Question

The center in scatter plot generated by CNVkit looks off

0

Entering edit mode

5.3 years ago

Jordan ★ 1.3k

Hi,

I ran CNVkit piplene on WGS samples. I have 4 tumor/normals and pooled the normals.

Here is the command I used:
cnvkit.py batch -p $OMP_NUM_THREADS $BAMs/*_T*.bam -n $BAMs/*_B*.bam -m wgs -f $refs --annotate $refFlat --output-reference $out/project.cnn --output-dir $out

I dropped low coverage reads using the following command:

cnvkit.py segment $file -o $out/drop_low_cov/${sample}.cns

But my scatter plot looks quite weird. The y chromosome has too many deletions and in general it looks the deletions are on a much larger scale.

Is there a way to address this?

Here is the plot

Thanks for the help!

cnvkit wgs scatter-plot • 2.0k views

ADD COMMENT • link updated 5.3 years ago by d-cameron ★ 3.0k • written 5.3 years ago by Jordan ★ 1.3k

0

Entering edit mode

What sex is your sample?

ADD REPLY • link 5.3 years ago by d-cameron ★ 3.0k

0

Entering edit mode

These are female samples.

ADD REPLY • link 5.3 years ago by Jordan ★ 1.3k

0

Entering edit mode

So why are you worried about the CN profile on the Y chromosome? There is no Y in your samples so everything you're seeing can be explained being one of the pseudoautosomal regions, or has homology with an autosome.

ADD REPLY • link 5.3 years ago by d-cameron ★ 3.0k

0

Entering edit mode

All the samples are female. I was a bit worried to see Y chromosome having so many deletions even if both normals and tumors are female samples. Other papers I have seen do not have such high deletions in the Y chromosomes as well.

ADD REPLY • link 5.3 years ago by Jordan ★ 1.3k

0

Entering edit mode

Do these other papers completely ignore Y for female sample? I know many pipeline just throw out anything on Y once the sample has been determined to be female. More sophisticated pipelines have extra logic to handle less common scenarios such as Downs and Klinefelter syndromes as, if you have a large cohort, you'll almost certainly encounter it.

ADD REPLY • link 5.3 years ago by d-cameron ★ 3.0k

score 0 · Answer 1 · 2020-04-07

This appears to be a sex determination issue. As per the CNVkit documentation:

By default, copy number calls and log2 ratios will be relative to a diploid X chromosome and haploid Y.

This can be adjusted if you know the sex of your sample (or you want CNVkit to predict for you). See https://cnvkit.readthedocs.io/en/stable/sex.html for more details.

The y chromosome has too many deletions and in general it looks the deletions are on a much larger scale. Is there a way to address this?
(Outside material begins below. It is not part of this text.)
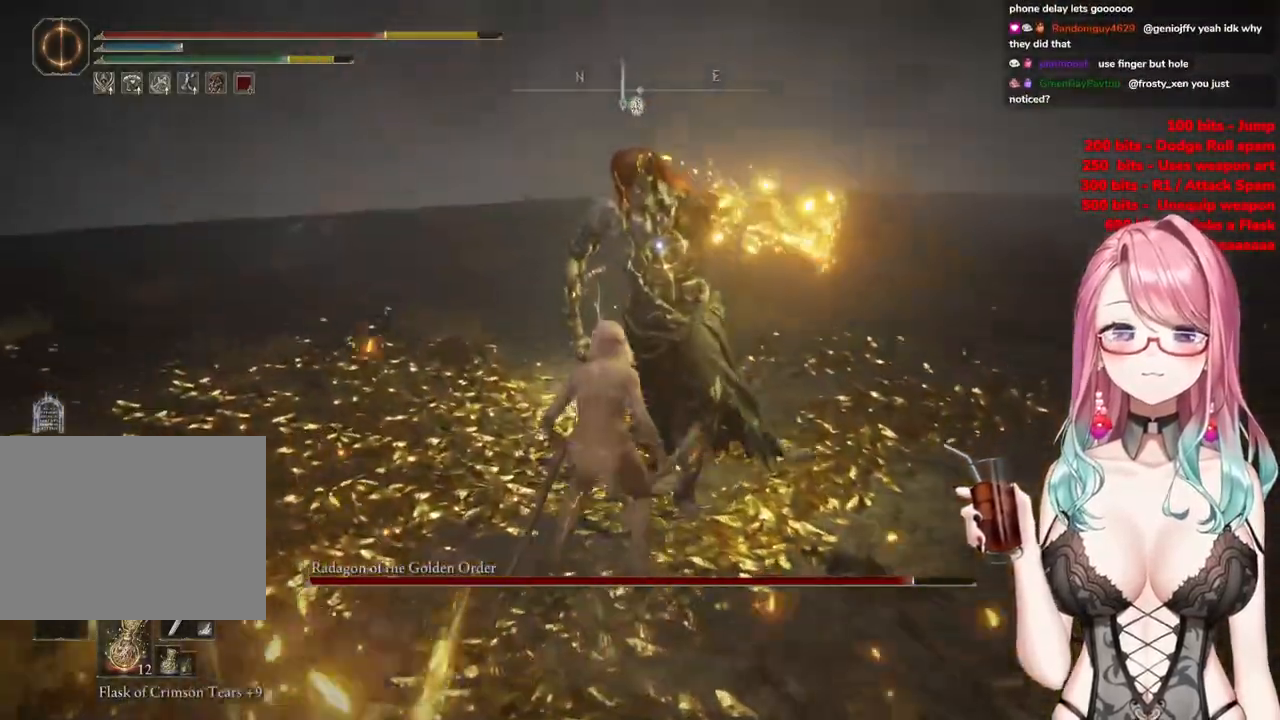
{"buttons": [], "left_stick": "up", "right_stick": "center", "events": []}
In general, a deletion should have both a CN loss in the deleted region, and a breakpoint that spans it. If you want do a comprehensive genomic rearrangement assessment of your tumour samples, I would suggest the GRIDSS/PURPLE/LINX pipeline [shameless plug disclaimer - I'm first author of that preprint]. On our cohort, we have 2.1% of (non-centromric/reference gap) somatic CN transitions without an explanatory SV. We have a few samples in the 20-40% range that show signs of DNA degradation hence the higher CN false positive rate.